The Transcendentalists even influenced European philosophy – Nietzsche, a revered if eccentric German philosopher, cited Transcendentalists as one of his main influences. Ironically, this means that the American thinkers were a strong philosophical inspiration to German nationalism and even Nazism, with their themes of strong individual leadership, rejecting traditional religion and morality, and breaking down limits so as to usher in a glorious future. Clearly, Emerson and Nietzsche would have strongly disapproved of Hitler and the Third Reich, but it goes to show how philosophers’ ideas can have unexpected consequences when they enter the realms of society, culture, and politics.

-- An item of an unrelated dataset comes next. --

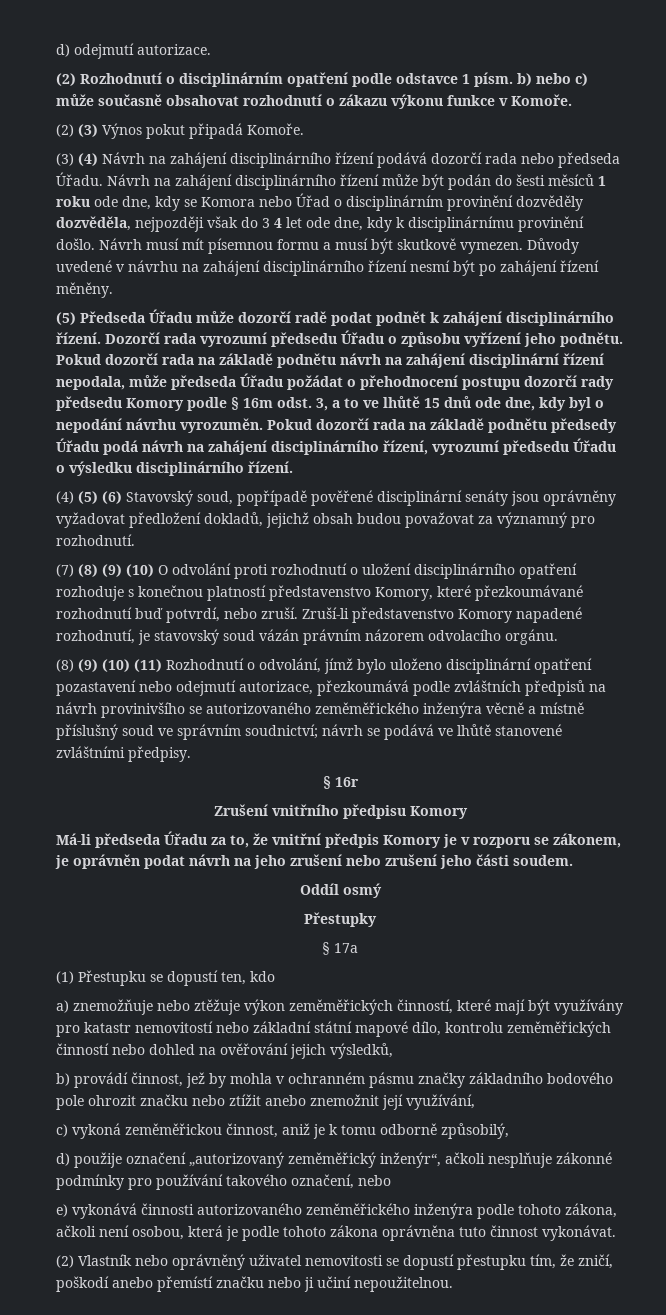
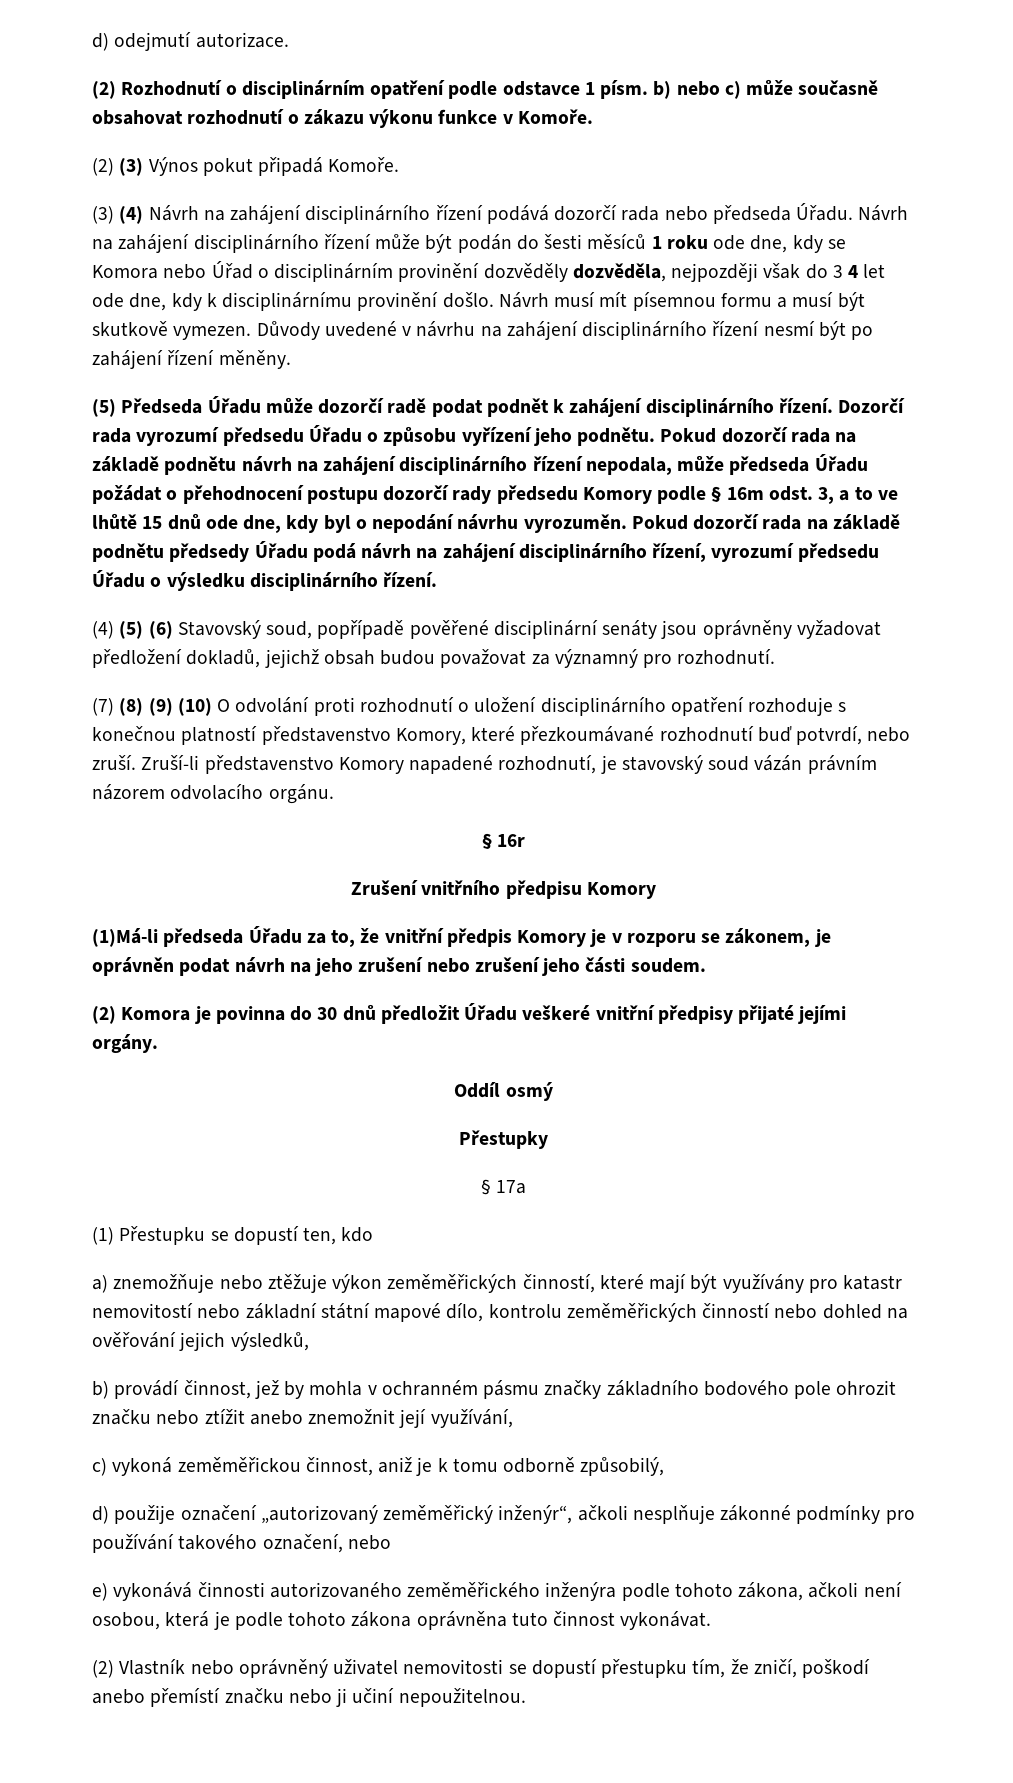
[469,353,559,368] disciplinární -> [399,456,528,475] disciplinárního
[56,658,592,674] [56,680,606,696] [56,702,584,718] [56,724,562,740] [56,746,191,762] // (8) (9) (10) (11) Rozhodnutí o odvolání, jímž bylo uloženo disciplinární opatření pozastavení nebo odejmutí autorizace, přezkoumává podle zvláštních předpisů na návrh provinivšího se autorizovaného zeměměřického inženýra věcně a místně příslušný soud ve správním soudnictví; návrh se podává ve lhůtě stanovené zvláštními předpisy. -> (334, 794) none
[56,833,91,845] Má-li -> [92,928,158,947] (1)Má-li
(573, 860) none -> [92,1003,847,1024] [92,1034,158,1053] // (2) Komora je povinna do 30 dnů předložit Úřadu veškeré vnitřní předpisy přijaté jejími orgány.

V. Transcendentalism in Popular Culture
There are many Transcendentalist themes in the sci-fi action movie Equilibrium starring Christian Bale. In the movie, John Preston is a Cleric, a law-enforcement officer required to take an emotion-suppressing pill every day so that he can carry out his duties without the interference of feelings. But when he misses his dose, Preston becomes increasingly aware of flaws in the system.
The film is Transcendentalist in a couple of ways: first, the emphasis on emotions rather than logic and duty. Preston’s moral awakening comes when he gets in touch with his emotions, which suggests that true morality is an emotional experience. Second, Preston ends up rejecting authority, social expectations, and the whole system that he’s been raised in. That makes him a very Emersonian sort of hero.
Many video games have “ranger” or “druid” characters (e.g. Dota 2, Warcraft, or Neverwinter Nights), and they often seem a little like transcendentalists. They live out in nature, or on the fringes of society, surviving by their own skills and living by their own rules – transcending the limits of civilization. In some cases, they also have spiritual or magical abilities that allow them to transcend the ordinary, physical world.
Is Transcendentalism Philosophy?
Transcendentalism never really caught on in professional philosophy, possibly because of the structure of its arguments. As we saw in section 2, transcendentalism rejected both rationalism and empiricism, pointing out the limitations in both logic and observation. But logic and observation are our main ways of attaining the truth, and if you push back against both of them, then what is the foundation of your own argument?
In other words, Transcendentalism was based on an intuition, a feeling – several philosophers got together and had similar feelings about society, religion, and truth, but what they didn’t have was a set of arguments. As a result, they were not able to persuade new followers other than those who already shared their feelings. The Transcendentalists were brilliant writers, crafting expressive essays and compelling poetry, but they did not write philosophical arguments in the traditional sense.
As a result, some people have argued that Transcendentalism was more of a literary or artistic movement than a philosophical one. Whether or not that’s true really comes down to your definition – if you see philosophy as defined by a method of argument, then Transcendentalism isn’t philosophy. If you see philosophy as defined by an interest in musing about life, then Transcendentalism definitely belongs.